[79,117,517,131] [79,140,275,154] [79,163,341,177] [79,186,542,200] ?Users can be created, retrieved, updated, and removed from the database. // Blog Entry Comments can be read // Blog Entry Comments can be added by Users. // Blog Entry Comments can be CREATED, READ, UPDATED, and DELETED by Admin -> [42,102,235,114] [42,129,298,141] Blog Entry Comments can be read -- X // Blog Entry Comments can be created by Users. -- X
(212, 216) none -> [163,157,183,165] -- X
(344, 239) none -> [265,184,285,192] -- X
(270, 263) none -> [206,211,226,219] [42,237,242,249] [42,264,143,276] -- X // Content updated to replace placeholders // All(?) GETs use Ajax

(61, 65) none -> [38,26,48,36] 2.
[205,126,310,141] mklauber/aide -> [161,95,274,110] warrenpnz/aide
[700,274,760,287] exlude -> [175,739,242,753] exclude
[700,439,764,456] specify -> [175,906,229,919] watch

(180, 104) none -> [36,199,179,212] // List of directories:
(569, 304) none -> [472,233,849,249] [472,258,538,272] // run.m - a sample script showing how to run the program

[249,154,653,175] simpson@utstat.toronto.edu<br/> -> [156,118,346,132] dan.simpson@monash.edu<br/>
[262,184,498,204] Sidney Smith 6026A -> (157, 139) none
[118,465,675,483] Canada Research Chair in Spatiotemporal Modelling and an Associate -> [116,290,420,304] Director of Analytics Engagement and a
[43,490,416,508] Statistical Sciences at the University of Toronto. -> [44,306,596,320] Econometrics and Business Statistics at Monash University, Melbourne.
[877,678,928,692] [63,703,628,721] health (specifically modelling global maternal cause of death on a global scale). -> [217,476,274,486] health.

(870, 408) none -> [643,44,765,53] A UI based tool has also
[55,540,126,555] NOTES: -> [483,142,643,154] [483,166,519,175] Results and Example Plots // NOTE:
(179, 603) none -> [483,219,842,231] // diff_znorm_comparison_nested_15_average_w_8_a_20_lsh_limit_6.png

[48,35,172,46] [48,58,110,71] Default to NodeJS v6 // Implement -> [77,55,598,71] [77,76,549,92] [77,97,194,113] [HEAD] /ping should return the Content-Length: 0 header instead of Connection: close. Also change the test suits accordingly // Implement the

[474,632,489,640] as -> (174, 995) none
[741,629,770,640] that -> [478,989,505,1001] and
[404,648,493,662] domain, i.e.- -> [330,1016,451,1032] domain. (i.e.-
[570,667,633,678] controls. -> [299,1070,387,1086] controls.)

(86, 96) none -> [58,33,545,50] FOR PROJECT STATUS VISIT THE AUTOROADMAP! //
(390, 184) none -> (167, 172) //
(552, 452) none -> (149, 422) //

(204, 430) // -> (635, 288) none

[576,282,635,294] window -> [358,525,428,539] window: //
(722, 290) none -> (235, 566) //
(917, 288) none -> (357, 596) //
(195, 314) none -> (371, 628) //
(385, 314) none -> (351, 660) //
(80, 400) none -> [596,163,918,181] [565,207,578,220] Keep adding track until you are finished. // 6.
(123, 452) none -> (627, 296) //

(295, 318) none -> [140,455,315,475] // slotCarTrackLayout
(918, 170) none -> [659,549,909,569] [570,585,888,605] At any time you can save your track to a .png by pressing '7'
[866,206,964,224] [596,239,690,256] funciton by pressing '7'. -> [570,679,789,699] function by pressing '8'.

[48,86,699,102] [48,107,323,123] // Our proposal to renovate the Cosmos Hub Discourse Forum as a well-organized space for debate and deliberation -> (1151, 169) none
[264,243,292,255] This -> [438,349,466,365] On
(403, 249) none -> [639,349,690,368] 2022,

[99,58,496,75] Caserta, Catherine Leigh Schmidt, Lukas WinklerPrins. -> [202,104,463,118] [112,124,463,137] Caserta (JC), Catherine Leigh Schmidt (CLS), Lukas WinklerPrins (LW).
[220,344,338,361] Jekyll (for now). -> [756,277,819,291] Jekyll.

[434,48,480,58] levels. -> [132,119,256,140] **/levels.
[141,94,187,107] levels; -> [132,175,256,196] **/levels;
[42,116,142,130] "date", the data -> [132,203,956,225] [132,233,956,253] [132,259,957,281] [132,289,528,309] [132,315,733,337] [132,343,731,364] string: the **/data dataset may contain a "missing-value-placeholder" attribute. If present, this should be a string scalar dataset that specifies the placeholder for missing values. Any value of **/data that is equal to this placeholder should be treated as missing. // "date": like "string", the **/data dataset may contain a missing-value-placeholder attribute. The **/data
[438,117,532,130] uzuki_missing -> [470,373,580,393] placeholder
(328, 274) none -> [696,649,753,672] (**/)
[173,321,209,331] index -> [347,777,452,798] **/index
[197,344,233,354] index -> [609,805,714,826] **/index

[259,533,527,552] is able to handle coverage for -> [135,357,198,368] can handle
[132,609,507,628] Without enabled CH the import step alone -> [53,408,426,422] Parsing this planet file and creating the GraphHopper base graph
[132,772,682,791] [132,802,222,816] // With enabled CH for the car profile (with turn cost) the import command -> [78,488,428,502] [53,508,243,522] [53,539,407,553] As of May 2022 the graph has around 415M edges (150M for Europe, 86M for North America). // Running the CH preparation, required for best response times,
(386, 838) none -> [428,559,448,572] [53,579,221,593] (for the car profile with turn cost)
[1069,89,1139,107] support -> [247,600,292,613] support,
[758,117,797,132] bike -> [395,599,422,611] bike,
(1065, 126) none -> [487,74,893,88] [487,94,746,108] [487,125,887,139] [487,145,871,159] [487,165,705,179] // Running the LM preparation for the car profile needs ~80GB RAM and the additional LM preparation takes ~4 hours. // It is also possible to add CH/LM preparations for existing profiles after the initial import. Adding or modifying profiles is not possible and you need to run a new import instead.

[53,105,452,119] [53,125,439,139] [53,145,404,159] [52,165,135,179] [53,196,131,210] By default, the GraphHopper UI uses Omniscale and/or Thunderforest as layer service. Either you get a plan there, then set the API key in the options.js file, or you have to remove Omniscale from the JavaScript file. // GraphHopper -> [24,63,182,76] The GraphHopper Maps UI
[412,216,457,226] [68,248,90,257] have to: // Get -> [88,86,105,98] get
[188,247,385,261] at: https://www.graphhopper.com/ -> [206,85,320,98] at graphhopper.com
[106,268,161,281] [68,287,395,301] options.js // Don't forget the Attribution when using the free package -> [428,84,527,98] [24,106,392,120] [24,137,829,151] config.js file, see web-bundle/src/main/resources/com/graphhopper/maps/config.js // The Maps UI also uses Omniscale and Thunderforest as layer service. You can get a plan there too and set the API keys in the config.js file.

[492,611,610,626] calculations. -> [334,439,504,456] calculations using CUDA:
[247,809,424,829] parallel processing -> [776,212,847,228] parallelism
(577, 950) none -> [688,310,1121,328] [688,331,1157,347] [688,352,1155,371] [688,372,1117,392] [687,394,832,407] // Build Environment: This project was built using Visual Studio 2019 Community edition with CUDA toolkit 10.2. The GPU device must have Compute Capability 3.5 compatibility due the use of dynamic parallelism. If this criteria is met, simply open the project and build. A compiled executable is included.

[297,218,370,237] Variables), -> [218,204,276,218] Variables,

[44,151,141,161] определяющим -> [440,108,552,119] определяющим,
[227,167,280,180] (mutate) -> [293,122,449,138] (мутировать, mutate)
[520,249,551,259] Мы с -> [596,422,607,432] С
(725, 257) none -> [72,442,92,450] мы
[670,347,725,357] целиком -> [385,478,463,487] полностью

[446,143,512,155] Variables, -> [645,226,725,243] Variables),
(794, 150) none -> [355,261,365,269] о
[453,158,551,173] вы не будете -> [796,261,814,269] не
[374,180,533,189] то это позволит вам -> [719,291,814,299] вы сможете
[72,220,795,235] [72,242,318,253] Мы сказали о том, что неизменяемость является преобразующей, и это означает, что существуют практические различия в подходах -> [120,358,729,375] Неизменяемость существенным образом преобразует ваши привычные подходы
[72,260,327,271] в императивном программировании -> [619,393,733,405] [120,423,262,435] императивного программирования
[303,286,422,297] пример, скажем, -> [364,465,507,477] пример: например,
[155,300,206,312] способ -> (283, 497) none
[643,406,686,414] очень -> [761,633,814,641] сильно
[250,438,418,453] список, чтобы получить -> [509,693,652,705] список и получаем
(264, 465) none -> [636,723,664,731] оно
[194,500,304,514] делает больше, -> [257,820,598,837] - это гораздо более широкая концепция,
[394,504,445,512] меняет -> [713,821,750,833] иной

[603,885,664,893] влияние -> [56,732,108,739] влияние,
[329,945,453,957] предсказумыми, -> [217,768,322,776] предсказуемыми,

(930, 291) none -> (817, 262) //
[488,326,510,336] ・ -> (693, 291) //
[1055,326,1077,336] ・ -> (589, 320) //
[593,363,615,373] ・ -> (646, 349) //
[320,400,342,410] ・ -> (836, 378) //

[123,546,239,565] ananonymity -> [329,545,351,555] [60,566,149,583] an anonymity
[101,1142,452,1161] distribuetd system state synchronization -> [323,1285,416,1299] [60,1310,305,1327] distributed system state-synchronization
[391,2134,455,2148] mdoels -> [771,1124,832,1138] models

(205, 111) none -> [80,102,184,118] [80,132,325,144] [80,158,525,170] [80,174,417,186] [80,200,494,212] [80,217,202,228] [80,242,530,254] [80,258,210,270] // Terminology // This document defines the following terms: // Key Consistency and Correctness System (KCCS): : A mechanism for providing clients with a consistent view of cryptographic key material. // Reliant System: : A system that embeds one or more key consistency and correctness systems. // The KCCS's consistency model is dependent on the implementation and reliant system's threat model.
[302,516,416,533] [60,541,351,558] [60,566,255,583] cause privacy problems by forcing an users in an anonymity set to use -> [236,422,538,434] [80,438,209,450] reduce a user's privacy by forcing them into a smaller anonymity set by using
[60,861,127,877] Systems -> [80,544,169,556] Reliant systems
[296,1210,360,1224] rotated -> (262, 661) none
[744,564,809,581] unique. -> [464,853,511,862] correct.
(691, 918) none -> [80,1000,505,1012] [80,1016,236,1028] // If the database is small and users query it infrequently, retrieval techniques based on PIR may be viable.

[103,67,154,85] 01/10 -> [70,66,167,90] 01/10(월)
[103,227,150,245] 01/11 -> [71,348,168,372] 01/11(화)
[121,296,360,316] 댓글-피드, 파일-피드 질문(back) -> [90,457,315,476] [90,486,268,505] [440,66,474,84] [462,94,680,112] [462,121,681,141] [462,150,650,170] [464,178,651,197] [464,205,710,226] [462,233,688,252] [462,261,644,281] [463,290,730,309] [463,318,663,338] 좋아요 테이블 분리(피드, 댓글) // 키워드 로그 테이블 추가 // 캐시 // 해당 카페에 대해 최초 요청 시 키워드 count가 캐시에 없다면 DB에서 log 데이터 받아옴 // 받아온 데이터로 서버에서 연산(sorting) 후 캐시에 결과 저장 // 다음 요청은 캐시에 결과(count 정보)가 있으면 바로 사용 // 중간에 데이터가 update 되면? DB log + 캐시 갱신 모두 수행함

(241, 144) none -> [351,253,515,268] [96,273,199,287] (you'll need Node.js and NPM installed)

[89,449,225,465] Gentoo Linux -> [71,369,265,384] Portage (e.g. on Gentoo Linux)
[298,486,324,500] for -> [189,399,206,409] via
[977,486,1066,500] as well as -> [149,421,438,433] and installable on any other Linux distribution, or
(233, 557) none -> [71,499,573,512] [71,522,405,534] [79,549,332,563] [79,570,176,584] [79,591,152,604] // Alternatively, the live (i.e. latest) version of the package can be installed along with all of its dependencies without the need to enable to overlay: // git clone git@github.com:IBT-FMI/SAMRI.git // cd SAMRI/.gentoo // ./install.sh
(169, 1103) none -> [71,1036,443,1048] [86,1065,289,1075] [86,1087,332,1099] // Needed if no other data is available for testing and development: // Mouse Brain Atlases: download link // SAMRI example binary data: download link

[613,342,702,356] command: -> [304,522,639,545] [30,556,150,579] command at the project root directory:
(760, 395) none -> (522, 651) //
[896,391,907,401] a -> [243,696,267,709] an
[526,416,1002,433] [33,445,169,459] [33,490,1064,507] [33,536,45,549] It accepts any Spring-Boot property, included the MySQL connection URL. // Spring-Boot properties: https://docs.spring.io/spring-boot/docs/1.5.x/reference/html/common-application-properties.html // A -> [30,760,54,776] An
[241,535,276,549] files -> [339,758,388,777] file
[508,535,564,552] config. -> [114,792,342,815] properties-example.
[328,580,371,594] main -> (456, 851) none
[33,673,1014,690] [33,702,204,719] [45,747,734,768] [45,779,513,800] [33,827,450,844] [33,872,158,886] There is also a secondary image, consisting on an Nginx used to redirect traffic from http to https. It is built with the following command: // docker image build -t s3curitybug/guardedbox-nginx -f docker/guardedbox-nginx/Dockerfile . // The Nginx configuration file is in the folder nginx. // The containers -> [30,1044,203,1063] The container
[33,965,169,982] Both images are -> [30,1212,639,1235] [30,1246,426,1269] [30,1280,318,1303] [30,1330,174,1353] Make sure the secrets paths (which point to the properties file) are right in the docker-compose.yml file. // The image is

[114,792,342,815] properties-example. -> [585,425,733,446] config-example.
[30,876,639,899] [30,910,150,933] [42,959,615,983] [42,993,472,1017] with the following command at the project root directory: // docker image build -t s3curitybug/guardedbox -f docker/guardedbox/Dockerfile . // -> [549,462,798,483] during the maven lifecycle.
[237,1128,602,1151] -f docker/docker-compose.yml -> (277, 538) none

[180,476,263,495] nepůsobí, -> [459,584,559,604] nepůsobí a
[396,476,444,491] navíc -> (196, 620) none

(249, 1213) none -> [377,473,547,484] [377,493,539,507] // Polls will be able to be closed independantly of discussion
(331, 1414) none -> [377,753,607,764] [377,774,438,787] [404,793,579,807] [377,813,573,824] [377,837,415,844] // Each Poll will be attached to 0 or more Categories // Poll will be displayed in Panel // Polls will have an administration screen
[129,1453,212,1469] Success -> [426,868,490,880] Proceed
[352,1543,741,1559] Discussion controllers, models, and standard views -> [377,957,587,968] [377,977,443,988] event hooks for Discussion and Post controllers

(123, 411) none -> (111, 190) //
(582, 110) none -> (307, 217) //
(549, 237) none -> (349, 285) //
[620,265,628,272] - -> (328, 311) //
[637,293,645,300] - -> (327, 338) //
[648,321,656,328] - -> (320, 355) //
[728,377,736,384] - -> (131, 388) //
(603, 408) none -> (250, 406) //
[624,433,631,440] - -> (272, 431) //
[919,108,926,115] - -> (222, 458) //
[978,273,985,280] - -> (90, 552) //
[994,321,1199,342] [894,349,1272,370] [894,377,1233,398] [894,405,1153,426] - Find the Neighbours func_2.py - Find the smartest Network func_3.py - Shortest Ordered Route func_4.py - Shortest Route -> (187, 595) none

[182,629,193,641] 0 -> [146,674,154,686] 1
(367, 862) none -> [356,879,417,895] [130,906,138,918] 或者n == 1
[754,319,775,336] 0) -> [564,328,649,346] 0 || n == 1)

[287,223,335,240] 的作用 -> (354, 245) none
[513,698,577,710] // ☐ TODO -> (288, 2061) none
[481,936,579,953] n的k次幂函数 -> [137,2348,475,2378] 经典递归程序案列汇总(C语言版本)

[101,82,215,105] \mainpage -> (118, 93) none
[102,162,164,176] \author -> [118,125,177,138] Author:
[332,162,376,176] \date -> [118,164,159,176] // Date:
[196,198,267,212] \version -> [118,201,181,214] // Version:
+ + + + + + +
Assignment:
Each line from the one that holds "[101,82,215,105] \mainpage -> (118, 93) none" to the end of the records above should be transcribed exactly, both ends included.

Problem solution:
[101,82,215,105] \mainpage -> (118, 93) none
[102,162,164,176] \author -> [118,125,177,138] Author:
[332,162,376,176] \date -> [118,164,159,176] // Date:
[196,198,267,212] \version -> [118,201,181,214] // Version:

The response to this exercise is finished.